Он стоял у окна, спиной к ней. Стройный, прямой, плечи напряжены. Светло-рыжие, цвета луковой шелухи, длинные волосы на затылке стянуты в хвост – обычная прическа боевого мага.

– Если я заболею, ты придешь меня навестить?

Глупый вопрос. Особенно если тебе только что сказали, что помолвка расторгнута и вы никогда больше не увидитесь.

– Нет.

– Даже если мне будет совсем плохо?

– Нет. Прощай.

Резко повернувшись, он направился мимо нее к двери. Стремительно, не глядя, на подбородке струйка крови из закушенной губы.

Она смотрела ему вслед, ошеломленная этим предательством – пока еще не состоявшимся, всего лишь обозначенным на словах, но таким острым, как будто это уже произошло: она заболела, а он не пришел.

Немного выждав – чтобы не было впечатления, что бросилась вдогонку, – она вышла на террасу и спустилась по широкой белой лестнице в парк, тающий в молочном тумане. Как будто все накрыто громадным облаком. Над песчаными дорожками, размытыми темными всплесками, вздымаются столетние деревья.

Она думала, что для таких отношений, как у них, любые испытания нипочем, но оказалось, это не так. Мелькнула горькая мысль: уж лучше быть деревом или песком, чем продолжать это существование.

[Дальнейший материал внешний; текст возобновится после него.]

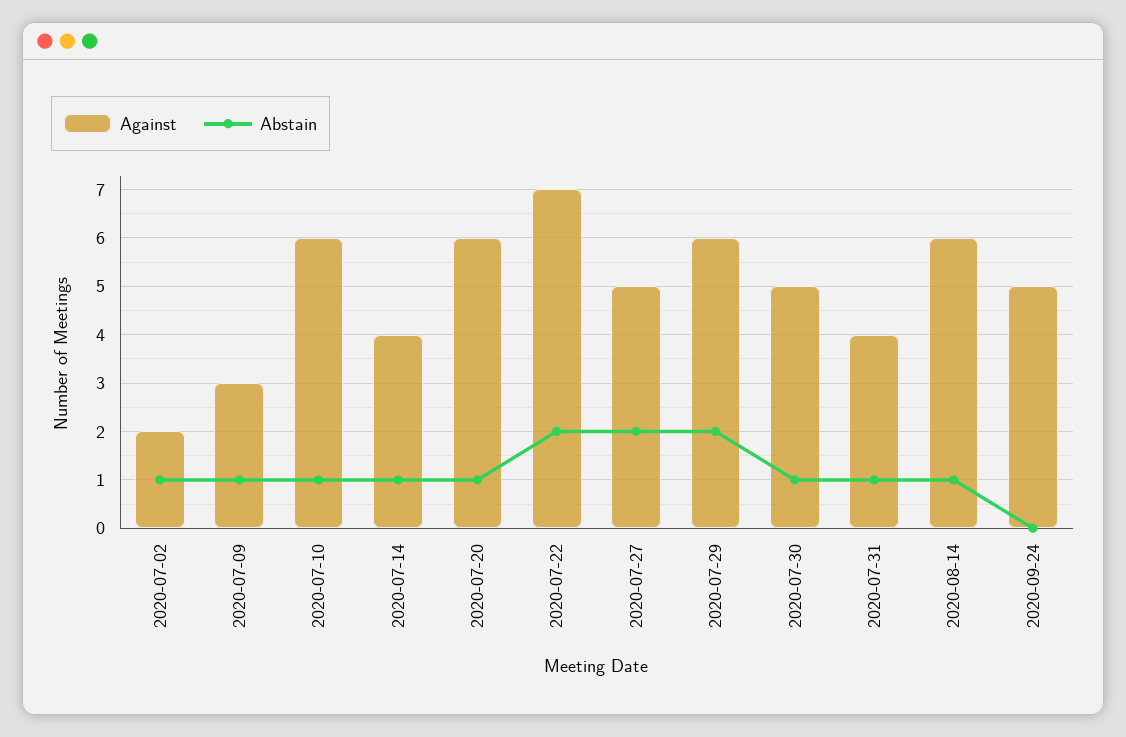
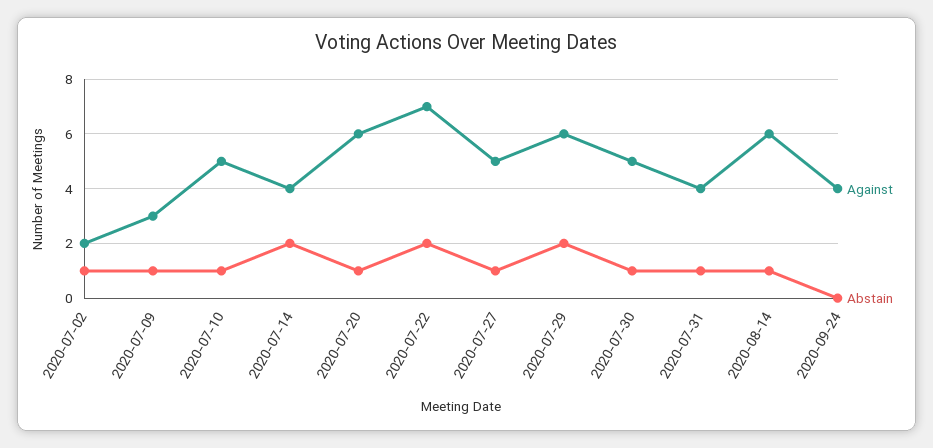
  {
    "Against": {
      "2020-07-02": 2,
      "2020-07-09": 3,
-     "2020-07-10": 6,
+     "2020-07-10": 5,
      "2020-07-14": 4,
      "2020-07-20": 6,
      "2020-07-22": 7,
      "2020-07-27": 5,
      "2020-07-29": 6,
      "2020-07-30": 5,
      "2020-07-31": 4,
      "2020-08-14": 6,
-     "2020-09-24": 5
+     "2020-09-24": 4
    },
    "Abstain": {
      "2020-07-02": 1,
      "2020-07-09": 1,
      "2020-07-10": 1,
-     "2020-07-14": 1,
+     "2020-07-14": 2,
      "2020-07-20": 1,
      "2020-07-22": 2,
-     "2020-07-27": 2,
+     "2020-07-27": 1,
      "2020-07-29": 2,
      "2020-07-30": 1,
      "2020-07-31": 1,
      "2020-08-14": 1,
      "2020-09-24": 0
    }
  }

У нее были родители, не могла же она их бросить, и дальше все сложилось на первый взгляд благополучно.

Песком она стала потом. Не в этой жизни.

…Хеледика открыла глаза. За окном, которое было наяву, с заледенелыми стеклами и витражной розой цвета молотого имбиря, брезжило зимнее утро.

Ей приснилось то, что она должна станцевать. Эта история, которая началась со сказки, рассказанной под Новый год в «Алендийской слойке», понемногу стала для нее такой же реальностью, как происходящее здесь и сейчас. Более весомой реальностью, чем ее нелепая и наивно драматичная интрижка с Дирвеном.

Порой ей снились кусочки тех событий, нужные для танца или несущественные. Они помогали еще сильнее вжиться в любовный треугольник, который от ее ворожбы должен распасться на осколки, чтобы не осталось ни запирающих граней, ни острых углов.

Этот треугольник давным-давно спрятан в сердце того, для кого она будет танцевать, и временами царапает изнутри. Не разорвалось бы у него сердце от пляски песчаной ведьмы.

Нынешний сон оставил у Хеледики ощущение досады. Почему они оба не поступили иначе? Она видела его смертельно бледное лицо, кровь из прокушенной губы – так почему не подумала о том, что здесь что-то не так, ему же больно, и вовсе он не хочет ее «бросить»! И почему он прямо не сказал, что уходит не по своему желанию, а чтобы уберечь ее от опасности, так как в противном случае ее могут убить? Почему этот разговор не состоялся? Ведь тогда все сложилось бы по-другому…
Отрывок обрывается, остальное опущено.